Last edited by AintQik; Nov 21, 2013 at 08:28 PM.
But you are right - these accumulators won't have any effect on the TCC. Make sure the TCC valve moves smoothly - not stuck and not loose in its bore. Or just replace it with a Fitzall on/off valve.
Also remember the checkball in the case near the 4th accumulator. Use Vaseline to hold it in place.
Most of the 40 mins was at 50, right when I got to speed up it started acting wierd. We'll see, but the outlook is not good.I was sure damn happy for 40 minutes tho lol!
Performabuilt? They are close to me. Happy Christmas to me! LOL I'm active duty military and 2 months from retirement. I sold all my daily drivers and figured i can just drive the 98 until I find a job. Well, that didn't work out too well. Ah well, such is life.

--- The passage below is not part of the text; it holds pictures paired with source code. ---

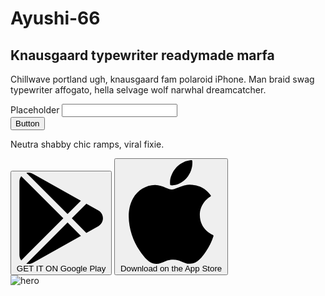 # Ayushi-66
<section class="text-gray-600 body-font">
  <div class="container mx-auto flex px-5 py-24 md:flex-row flex-col items-center">
    <div class="lg:flex-grow md:w-1/2 lg:pr-24 md:pr-16 flex flex-col md:items-start md:text-left mb-16 md:mb-0 items-center text-center">
      <h1 class="title-font sm:text-4xl text-3xl mb-4 font-medium text-gray-900">Knausgaard typewriter readymade marfa</h1>
      <p class="mb-8 leading-relaxed">Chillwave portland ugh, knausgaard fam polaroid iPhone. Man braid swag typewriter affogato, hella selvage wolf narwhal dreamcatcher.</p>
      <div class="flex w-full md:justify-start justify-center items-end">
        <div class="relative mr-4 md:w-full lg:w-full xl:w-1/2 w-2/4">
          <label for="hero-field" class="leading-7 text-sm text-gray-600">Placeholder</label>
          <input type="text" id="hero-field" name="hero-field" class="w-full bg-gray-100 rounded border bg-opacity-50 border-gray-300 focus:ring-2 focus:ring-indigo-200 focus:bg-transparent focus:border-indigo-500 text-base outline-none text-gray-700 py-1 px-3 leading-8 transition-colors duration-200 ease-in-out">
        </div>
        <button class="inline-flex text-white bg-indigo-500 border-0 py-2 px-6 focus:outline-none hover:bg-indigo-600 rounded text-lg">Button</button>
      </div>
      <p class="text-sm mt-2 text-gray-500 mb-8 w-full">Neutra shabby chic ramps, viral fixie.</p>
      <div class="flex lg:flex-row md:flex-col">
        <button class="bg-gray-100 inline-flex py-3 px-5 rounded-lg items-center hover:bg-gray-200 focus:outline-none">
          <svg xmlns="http://www.w3.org/2000/svg" fill="currentColor" class="w-6 h-6" viewBox="0 0 512 512">
            <path d="M99.617 8.057a50.191 50.191 0 00-38.815-6.713l230.932 230.933 74.846-74.846L99.617 8.057zM32.139 20.116c-6.441 8.563-10.148 19.077-10.148 30.199v411.358c0 11.123 3.708 21.636 10.148 30.199l235.877-235.877L32.139 20.116zM464.261 212.087l-67.266-37.637-81.544 81.544 81.548 81.548 67.273-37.64c16.117-9.03 25.738-25.442 25.738-43.908s-9.621-34.877-25.749-43.907zM291.733 279.711L60.815 510.629c3.786.891 7.639 1.371 11.492 1.371a50.275 50.275 0 0027.31-8.07l266.965-149.372-74.849-74.847z"></path>
          </svg>
          <span class="ml-4 flex items-start flex-col leading-none">
            <span class="text-xs text-gray-600 mb-1">GET IT ON</span>
            <span class="title-font font-medium">Google Play</span>
          </span>
        </button>
        <button class="bg-gray-100 inline-flex py-3 px-5 rounded-lg items-center lg:ml-4 md:ml-0 ml-4 md:mt-4 mt-0 lg:mt-0 hover:bg-gray-200 focus:outline-none">
          <svg xmlns="http://www.w3.org/2000/svg" fill="currentColor" class="w-6 h-6" viewBox="0 0 305 305">
            <path d="M40.74 112.12c-25.79 44.74-9.4 112.65 19.12 153.82C74.09 286.52 88.5 305 108.24 305c.37 0 .74 0 1.13-.02 9.27-.37 15.97-3.23 22.45-5.99 7.27-3.1 14.8-6.3 26.6-6.3 11.22 0 18.39 3.1 25.31 6.1 6.83 2.95 13.87 6 24.26 5.81 22.23-.41 35.88-20.35 47.92-37.94a168.18 168.18 0 0021-43l.09-.28a2.5 2.5 0 00-1.33-3.06l-.18-.08c-3.92-1.6-38.26-16.84-38.62-58.36-.34-33.74 25.76-51.6 31-54.84l.24-.15a2.5 2.5 0 00.7-3.51c-18-26.37-45.62-30.34-56.73-30.82a50.04 50.04 0 00-4.95-.24c-13.06 0-25.56 4.93-35.61 8.9-6.94 2.73-12.93 5.09-17.06 5.09-4.64 0-10.67-2.4-17.65-5.16-9.33-3.7-19.9-7.9-31.1-7.9l-.79.01c-26.03.38-50.62 15.27-64.18 38.86z"></path>
            <path d="M212.1 0c-15.76.64-34.67 10.35-45.97 23.58-9.6 11.13-19 29.68-16.52 48.38a2.5 2.5 0 002.29 2.17c1.06.08 2.15.12 3.23.12 15.41 0 32.04-8.52 43.4-22.25 11.94-14.5 17.99-33.1 16.16-49.77A2.52 2.52 0 00212.1 0z"></path>
          </svg>
          <span class="ml-4 flex items-start flex-col leading-none">
            <span class="text-xs text-gray-600 mb-1">Download on the</span>
            <span class="title-font font-medium">App Store</span>
          </span>
        </button>
      </div>
    </div>
    <div class="lg:max-w-lg lg:w-full md:w-1/2 w-5/6">
      <img class="object-cover object-center rounded" alt="hero" src="https://dummyimage.com/720x600">
    </div>
  </div>
</section>
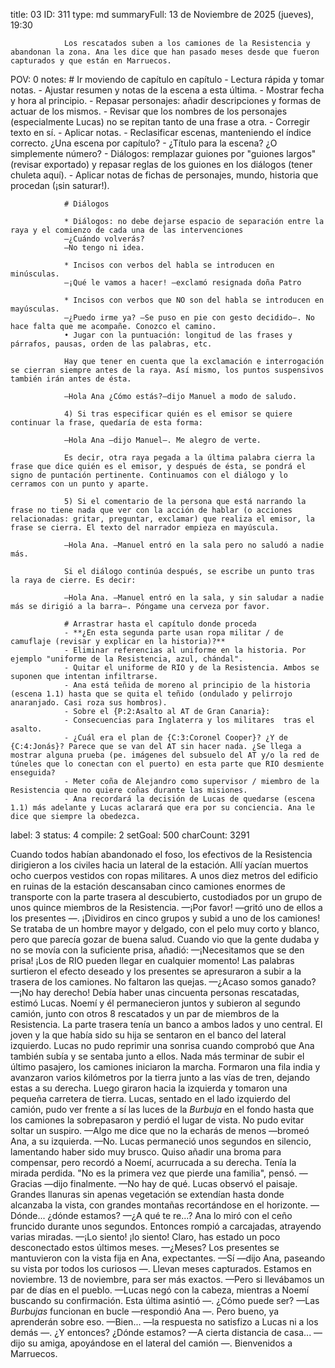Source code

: title:          03
ID:             311
type:           md
summaryFull:    13 de Noviembre de 2025 (jueves), 19:30
                
                Los rescatados suben a los camiones de la Resistencia y abandonan la zona. Ana les dice que han pasado meses desde que fueron capturados y que están en Marruecos.
POV:            0
notes:          # Ir moviendo de capítulo en capítulo
                - Lectura rápida y tomar notas.
                - Ajustar resumen y notas de la escena a esta última.
                - Mostrar fecha y hora al principio.
                - Repasar personajes: añadir descripciones y formas de actuar de los mismos.
                - Revisar que los nombres de los personajes (especialmente Lucas) no se repitan tanto de una frase a otra.
                - Corregir texto en sí.
                - Aplicar notas.
                - Reclasificar escenas, manteniendo el índice correcto. ¿Una escena por capítulo?
                - ¿Título para la escena? ¿O simplemente número?
                - Diálogos: remplazar guiones por "guiones largos" (revisar exportado) y repasar reglas de los guiones en los diálogos (tener chuleta aquí).
                - Aplicar notas de fichas de personajes, mundo, historia que procedan (¡sin saturar!).
                
                # Diálogos
                
                * Diálogos: no debe dejarse espacio de separación entre la raya y el comienzo de cada una de las intervenciones
                —¿Cuándo volverás?
                —No tengo ni idea.
                
                * Incisos con verbos del habla se introducen en minúsculas.
                —¡Qué le vamos a hacer! —exclamó resignada doña Patro
                
                * Incisos con verbos que NO son del habla se introducen en mayúsculas.
                —¿Puedo irme ya? —Se puso en pie con gesto decidido—. No hace falta que me acompañe. Conozco el camino.
                • Jugar con la puntuación: longitud de las frases y párrafos, pausas, orden de las palabras, etc.
                
                Hay que tener en cuenta que la exclamación e interrogación se cierran siempre antes de la raya. Así mismo, los puntos suspensivos también irán antes de ésta.
                
                —Hola Ana ¿Cómo estás?—dijo Manuel a modo de saludo.
                
                4) Si tras especificar quién es el emisor se quiere continuar la frase, quedaría de esta forma:
                
                —Hola Ana —dijo Manuel—. Me alegro de verte.
                
                Es decir, otra raya pegada a la última palabra cierra la frase que dice quién es el emisor, y después de ésta, se pondrá el signo de puntación pertinente. Continuamos con el diálogo y lo cerramos con un punto y aparte.
                
                5) Si el comentario de la persona que está narrando la frase no tiene nada que ver con la acción de hablar (o acciones relacionadas: gritar, preguntar, exclamar) que realiza el emisor, la frase se cierra. El texto del narrador empieza en mayúscula.
                
                —Hola Ana. —Manuel entró en la sala pero no saludó a nadie más.
                
                Si el diálogo continúa después, se escribe un punto tras la raya de cierre. Es decir:
                
                —Hola Ana. —Manuel entró en la sala, y sin saludar a nadie más se dirigió a la barra—. Póngame una cerveza por favor.
                
                # Arrastrar hasta el capítulo donde proceda
                - **¿En esta segunda parte usan ropa militar / de camuflaje (revisar y explicar en la historia)?**
                - Eliminar referencias al uniforme en la historia. Por ejemplo "uniforme de la Resistencia, azul, chándal".
                - Quitar el uniforme de RIO y de la Resistencia. Ambos se suponen que intentan infiltrarse.
                - Ana está teñida de moreno al principio de la historia (escena 1.1) hasta que se quita el teñido (ondulado y pelirrojo anaranjado. Casi roza sus hombros).
                - Sobre el {P:2:Asalto al AT de Gran Canaria}:
                - Consecuencias para Inglaterra y los militares  tras el asalto.
                - ¿Cuál era el plan de {C:3:Coronel Cooper}? ¿Y de {C:4:Jonás}? Parece que se van del AT sin hacer nada. ¿Se llega a mostrar alguna prueba (pe. imágenes del subsuelo del AT y/o la red de túneles que lo conectan con el puerto) en esta parte que RIO desmiente enseguida?
                - Meter coña de Alejandro como supervisor / miembro de la Resistencia que no quiere coñas durante las misiones.
                - Ana recordará la decisión de Lucas de quedarse (escena 1.1) más adelante y Lucas aclarará que era por su conciencia. Ana le dice que siempre la obedezca.
label:          3
status:         4
compile:        2
setGoal:        500
charCount:      3291


Cuando todos habían abandonado el foso, los efectivos de la Resistencia dirigieron a los civiles hacia un lateral de la estación. Allí yacían muertos ocho cuerpos vestidos con ropas militares.
A unos diez metros del edificio en ruinas de la estación descansaban cinco camiones enormes de transporte con la parte trasera al descubierto, custodiados por un grupo de unos quince miembros de la Resistencia.
—¡Por favor! —gritó uno de ellos a los presentes —. ¡Dividiros en cinco grupos y subid a uno de los camiones!
Se trataba de un hombre mayor y delgado, con el pelo muy corto y blanco, pero que parecía gozar de buena salud. Cuando vio que la gente dudaba y no se movía con la suficiente prisa, añadió:
—¡Necesitamos que se den prisa! ¡Los de RIO pueden llegar en cualquier momento!
Las palabras surtieron el efecto deseado y los presentes se apresuraron a subir a la trasera de los camiones. No faltaron las quejas.
—¿Acaso somos ganado?
—¡No hay derecho!
Debía haber unas cincuenta personas rescatadas, estimó Lucas. Noemí y él permanecieron juntos y subieron al segundo camión, junto con otros 8 rescatados y un par de miembros de la Resistencia. La parte trasera tenía un banco a ambos lados y uno central. El joven y la que había sido su hija se sentaron en el banco del lateral izquierdo.
Lucas no pudo reprimir una sonrisa cuando comprobó que Ana también subía y se sentaba junto a ellos.
Nada más terminar de subir el último pasajero, los camiones iniciaron la marcha. Formaron una fila india y avanzaron varios kilómetros por la tierra junto a las vías de tren, dejando estas a su derecha. Luego giraron hacia la izquierda y tomaron una pequeña carretera de tierra.
Lucas, sentado en el lado izquierdo del camión, pudo ver frente a sí las luces de la *Burbuja* en el fondo hasta que los camiones la sobrepasaron y perdió el lugar de vista. No pudo evitar soltar un suspiro.
—Algo me dice que no la echarás de menos —bromeó Ana, a su izquierda.
—No.
Lucas permaneció unos segundos en silencio, lamentando haber sido muy brusco. Quiso añadir una broma para compensar, pero recordó a Noemí, acurrucada a su derecha. Tenía la mirada perdida.
"No es la primera vez que pierde una familia", pensó.
—Gracias —dijo finalmente.
—No hay de qué.
Lucas observó el paisaje. Grandes llanuras sin apenas vegetación se extendían hasta donde alcanzaba la vista, con grandes montañas recortándose en el horizonte.
—Dónde... ¿dónde estamos?
—¿A qué te re...?
Ana lo miró con el ceño fruncido durante unos segundos. Entonces rompió a carcajadas, atrayendo varias miradas.
—¡Lo siento! ¡lo siento! Claro, has estado un poco desconectado estos últimos meses.
—¿Meses? 
Los presentes se mantuvieron con la vista fija en Ana, expectantes.
—Sí —dijo Ana, paseando su vista por todos los curiosos —. Llevan meses capturados. Estamos en noviembre. 13 de noviembre, para ser más exactos.
—Pero si llevábamos un par de días en el pueblo. —Lucas negó con la cabeza, mientras a Noemí buscando su confirmación. Esta última asintió —. ¿Cómo puede ser?
—Las *Burbujas* funcionan en bucle —respondió Ana —. Pero bueno, ya aprenderán sobre eso.
—Bien... —la respuesta no satisfizo a Lucas ni a los demás —. ¿Y entonces? ¿Dónde estamos?
—A cierta distancia de casa... —dijo su amiga, apoyándose en el lateral del camión —. Bienvenidos a Marruecos.
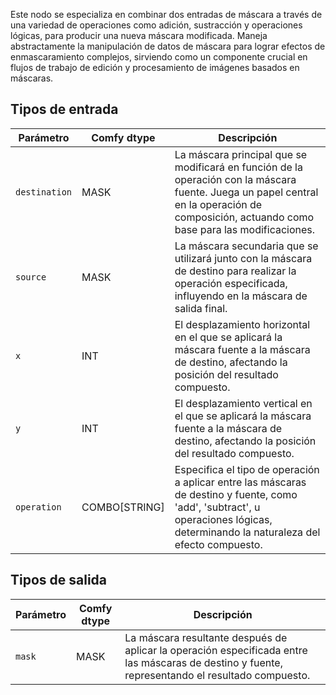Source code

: 
Este nodo se especializa en combinar dos entradas de máscara a través de una variedad de operaciones como adición, sustracción y operaciones lógicas, para producir una nueva máscara modificada. Maneja abstractamente la manipulación de datos de máscara para lograr efectos de enmascaramiento complejos, sirviendo como un componente crucial en flujos de trabajo de edición y procesamiento de imágenes basados en máscaras.
## Tipos de entrada

| Parámetro    | Comfy dtype | Descripción                                                                                                                                      |
| ------------ | ------------ | ------------------------------------------------------------------------------------------------------------------------------------------------ |
| `destination`| MASK        | La máscara principal que se modificará en función de la operación con la máscara fuente. Juega un papel central en la operación de composición, actuando como base para las modificaciones. |
| `source`     | MASK        | La máscara secundaria que se utilizará junto con la máscara de destino para realizar la operación especificada, influyendo en la máscara de salida final. |
| `x`          | INT         | El desplazamiento horizontal en el que se aplicará la máscara fuente a la máscara de destino, afectando la posición del resultado compuesto.       |
| `y`          | INT         | El desplazamiento vertical en el que se aplicará la máscara fuente a la máscara de destino, afectando la posición del resultado compuesto.         |
| `operation`  | COMBO[STRING]| Especifica el tipo de operación a aplicar entre las máscaras de destino y fuente, como 'add', 'subtract', u operaciones lógicas, determinando la naturaleza del efecto compuesto. |

## Tipos de salida

| Parámetro | Comfy dtype | Descripción                                                                 |
| --------- | ------------ | ---------------------------------------------------------------------------- |
| `mask`    | MASK        | La máscara resultante después de aplicar la operación especificada entre las máscaras de destino y fuente, representando el resultado compuesto. |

By "new valve body" do you mean you overhauled it or is it a new/rebuilt unit?
If just the TCC is slipping, I would get a Fitzall valve for the TCC; it is only $15 and only requires removing the VB which you are an expert at now.
It can take the trans a good 15+ minutes (longer in the cold) to fully warm up at which point line pressure drops a bit due to the warmer oil. So it sounds like something is marginal, works with higher line pressure but not with normal line pressure.
Sound like a Finnigin Pin to me. With the new VB, it works much, much better/different. But it ultimately will slip when locked. I've got the PWM tuned out and the TCC hits on and off pretty hard and I don't really feel that when it "unlocks" now. So, I'm leaning on the TCC slipping. For whatever reason when I still command the TCC sol "off" it will grab and drop RPM.
Thanks for the advice. I'm going to keep plugging away.
But you say that the TCC on/off is still reversed? You command OFF and it turns on and drops RPM? Wow! Did you replace the main TCC solenoid, the long one that fits into the pump?
It can't be 4th slipping? It shifts reasonably well and I don't think shutting the tcc off would make it stop. Got to be pressure or the verter.
Oh and yes I put a new harness and TCC lockup noid in that was tested and good. Unless the computer is doing something that does not show up it the status bits, it's got to be pressure or the TCC. It will hold when cold and at lower rpm and speed.